EXCERPT PROVIDED:
--- START ---

Visa bond: Students, travellers wait for clarity

Meenakshi Verma Ambwani New Delhi/Mumbai Aug. 1 | Updated on March 09, 2018

New Delhi adopts strong posture, raises issue with Foreign Office

Travelling to the UK has never been easy because of the tedious visa regime. The proposed visa bond of £3,000 for certain categories of travellers will only make things more difficult.

While education consultants and travel companies are waiting for more clarity, New Delhi has adopted an aggressive stance on the proposal.

Usha Albuquerque, Founder Director, Career Smart, said, “It is going to be a dampener for students looking to go to the UK. This year’s students will not be affected. But for subsequent years, there is a fear that after going through the whole system of getting admission and visa, one will have to pay an additional bond.”

She also believes it may not be an effective way to filter out students who intend to overstay, as students are usually financially more constrained than travellers. Besides, very few jobs are available in the UK or Europe right now.

Natasha Chopra, Promoter Director of educational consultancy The Chopras, added that students have not completely stopped applying for UK visa. They are waiting for more clarity from the UK High Commission.

Leisure travel

Travel companies believe, if implemented, the new regime will mostly hit those visiting friends and families. “In fact, even leisure travellers may drop the UK travel plan because of the complications involved,” said Aloke Bajpai, CEO and co-founder, Ixigo, a travel planning website.

A section of the travel industry feels this is more bad news for the sector as a weak rupee is anyway making foreign trips costlier. But, on the flip side, this decision could make easy access for those whose visa requests would have otherwise been rejected.

Madhavan Menon, Managing Director, Thomas Cook, said that only high-risk travellers may be asked to furnish the £3,000 refundable visa bond though that will be subjectively determined.

--- END ---

Figure comprehension tasks:

--- START ---

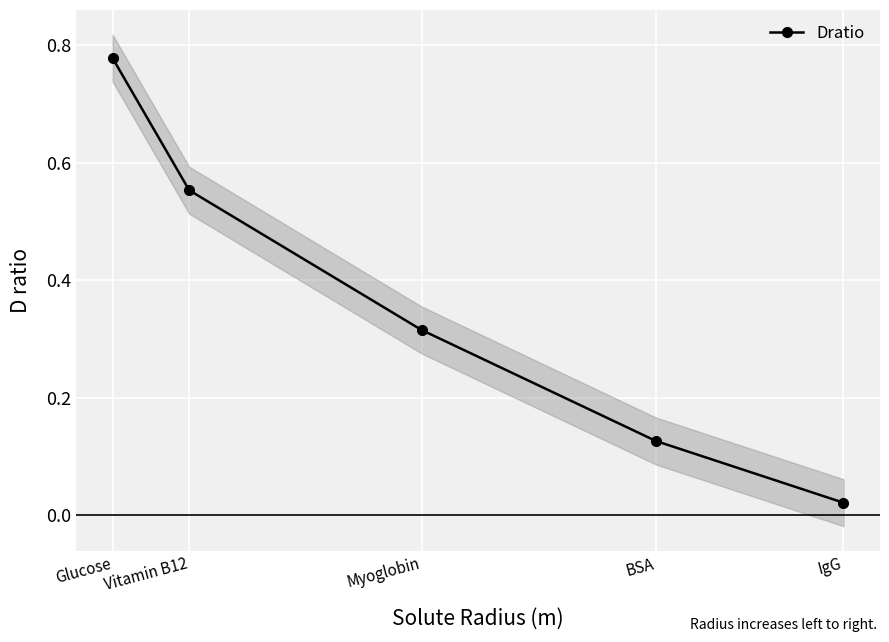

Is this an area chart (filled region under the line)?

No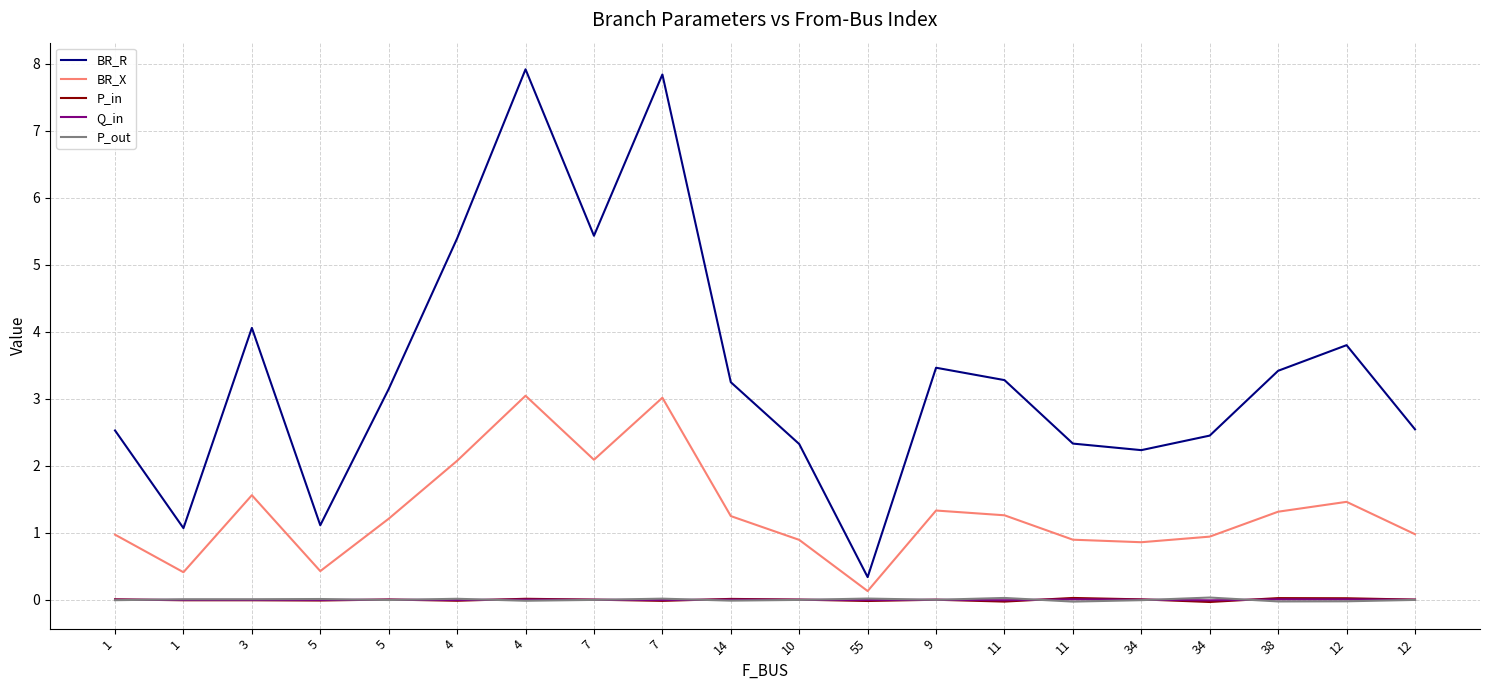

Which has a higher value, 12 or 12?

12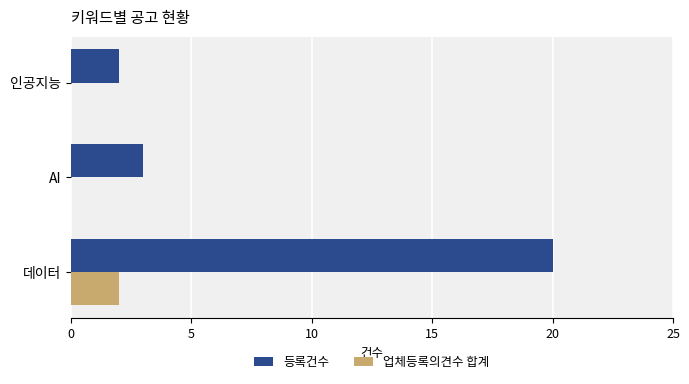

What is the average value of the 업체등록의견수 합계 series?

1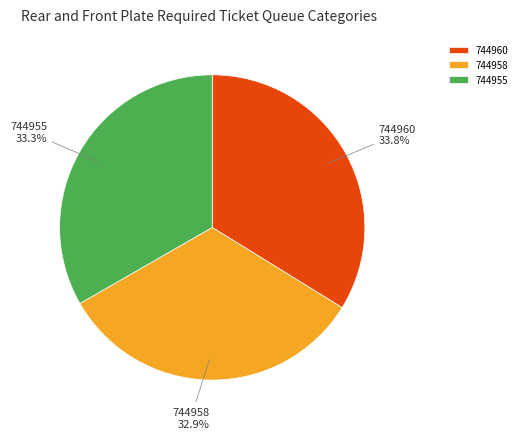

Does 744960 account for over 50% of the chart?

No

--- END ---

COMPLETE THE FOLLOWING:
- 1) Rewrite the paragraph of the visa bond article that begins "A section of the travel industry feels" as a short bulleted list, keeping its main facts.
- 2) Reproduce the passage of the visa bond article starting with "New Delhi adopts" and going on through "things more difficult.".
- 3) Resume the visa bond article after its final sentence and continue writing it.

RESPONSES:
- 1)
- Part of the travel industry sees the visa bond as more bad news for the sector.
- A weak rupee is already making foreign trips costlier.
- On the other hand, the bond could give easy access to people whose visa requests would otherwise have been rejected.

- 2)
New Delhi adopts strong posture, raises issue with Foreign Office

Travelling to the UK has never been easy because of the tedious visa regime. The proposed visa bond of £3,000 for certain categories of travellers will only make things more difficult.

- 3)
Added Keyur Joshi, co-founder and COO, MakeMyTrip, “I think one will have to wait for a next six months to truly understand the implication of how the condition is used or misused.”

Karan Anand, head-relationships, Cox and Kings, said that people taking package tours to the UK do not stay beyond a few days and will not be impacted.

Retrograde step

Miffed with the bond idea, Commerce and Industry Minister Anand Sharma has said such a retrograde measure and negative step should not be taken as it would affect bilateral relations. “…we have raised this matter with our High Commissioner in UK and the Foreign Office, but they have not received any confirmation of any such step having been put in place or a proposal been cleared by the British Cabinet,” Sharma said.

The UK has been tightening its visa regime since 2010 to check immigration in the backdrop of the global slowdown affecting jobs in that country.

The Ministry of External Affairs has also conveyed its concerns. “The British officers were told that the proposed move was not in conformity with our existing relationships.

British officials conveyed the message that the move was still work-in-progress and it will be better if further consultations were held at a higher level,” MEA source told Business Line.

(Inputs from Ashwini Phadnis, Amiti Sen, Aesha Datta, Nivedita Ganguly)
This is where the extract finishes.